Recommended Kafka Producer Metrics
Use these standard Kafka producer metrics to monitor the 5G event streaming performance.
Producer Metrics describes the recommended producer metrics. The MBean for these metrics is kafka.producer:type=producer-metrics,client-id=([-.w]+).
Name | Description |
---|---|
response-rate | The average number of responses received per second. |
request-rate | The average number of requests sent per second. |
request-latency-avg | The average request latency, in milliseconds. |
outgoing-byte-rate | The average number of outgoing/incoming bytes per second. |
io-wait-time-ns-avg | The average length of time the I/O thread spent waiting for a socket, in nanoseconds. |
batch-size-avg | The average number of bytes sent per partition per request. |
Response Rate
For producers, the response-rate metric reports the rate of responses received from brokers. Brokers respond to producers when the data has been received. Depending on your configuration, received can mean one of three things:
- The message was received, but not committed (
request.required.acks == 0
). - The leader has written the message to disk (
request.required.acks == 1
). - The leader has received confirmation from all replicas that the data has been
written to disk (
request.required.acks == all
).
Producer data is not available for consumption until the required number of
acknowledgments have been received. To diagnose low response rates, check the
request.required.acks
configuration directive on your brokers.
Choosing the right value for request.required.acks
is entirely use
case dependent. The tradeoff is between availability and consistency.
Request Rate
The request-rate metric reports the rate at which producers send data to brokers. A request rate indicating issue-free operation varies depending on the use case. Check peaks and drops to ensure continuous service availability. If rate-limiting is not enabled, traffic spikes can cause brokers to slow down as they process a rapid influx of data.
Request Latency Average
The request-latency-avg metric is the amount of time between when
KafkaProducer.send()
is called and the producer receives a
response from the broker.
Producers do not necessarily send each message as soon as it is created. The
linger.ms
value for the producer determines the maximum wait
time before sending a message batch. This can allow collection of a larger batch of
messages before sending them in a single request. The default value of
linger.ms
is zero milliseconds. Setting this to a higher value
can increase latency, but it can also help improve throughput as the producer can
send multiple messages without incurring network overhead for each one.
Latency has a strong correlation with throughput. If you increase
linger.ms
to improve throughput, watch request latency to
ensure it does not rise beyond an acceptable limit. Modifying the value of
batch.size
in your producer configuration can lead to
significant gains in throughput. Determining an optimal batch size is largely
use-case dependent, but in general, increase batch size if you have available
memory.
Outgoing Byte Rate
As with Kafka brokers, watch the outgoing-byte-rate metric of Kafka producers for producer network throughput. Observing traffic volume over time is essential for determining whether you must make network infrastructure changes. Monitoring producer network traffic informs decisions on infrastructure changes, and provides a perspective on the production rate of producers, making it easier to identify sources of excessive traffic.
I/O Wait Time
If producers are producing more data than they can send, they end up waiting for network resources. But if producers are not rate-limited or reaching bandwidth maximums, issues become harder to identify. Because disk access tends to be the slowest segment of any processing task, checking the io-wait-time-ns-avg metric on your producers is a good place to start.

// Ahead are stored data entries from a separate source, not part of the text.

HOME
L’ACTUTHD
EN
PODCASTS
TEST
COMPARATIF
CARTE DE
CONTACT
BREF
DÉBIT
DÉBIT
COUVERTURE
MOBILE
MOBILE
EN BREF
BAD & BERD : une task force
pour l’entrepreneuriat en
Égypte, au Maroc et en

I/O wait time is the percentage of time spent performing I/O while the CPU is idle. Excessive wait times might indicate producers are unable to get the data fast enough. If you are using traditional hard drives for storage, you may want to consider SSDs instead.
Batch Size
To use network resources more efficiently, Kafka producers group messages into
batches before sending them. The producer waits to accumulate an amount of data
defined by batch.size
(16 KB by default), up to the maximum
specified in linger.ms
(0 milliseconds by default.) The
batch-size-avg metric shows fluctuations in the average size. If batches sent by a
producer are consistently smaller than the value of batch.size
, any
time your producer spends lingering is wasted waiting for more data that never
arrives. Consider reducing your linger.ms
setting if the value of
batch-size-avg is lower than your configured batch.size
.
Examples
Figure 1 shows a Grafana dashboard displaying production of ASN.1-encoded records by the ASN.1 Streamer application as reflected in producer metrics.
Figure 1 highlights the following events:
- The load test starts and the consumer starts fetching and consuming records.
- The load test stops. The rate of consumption of records and bytes have been relatively constant.
- The consumer stops processing of all records.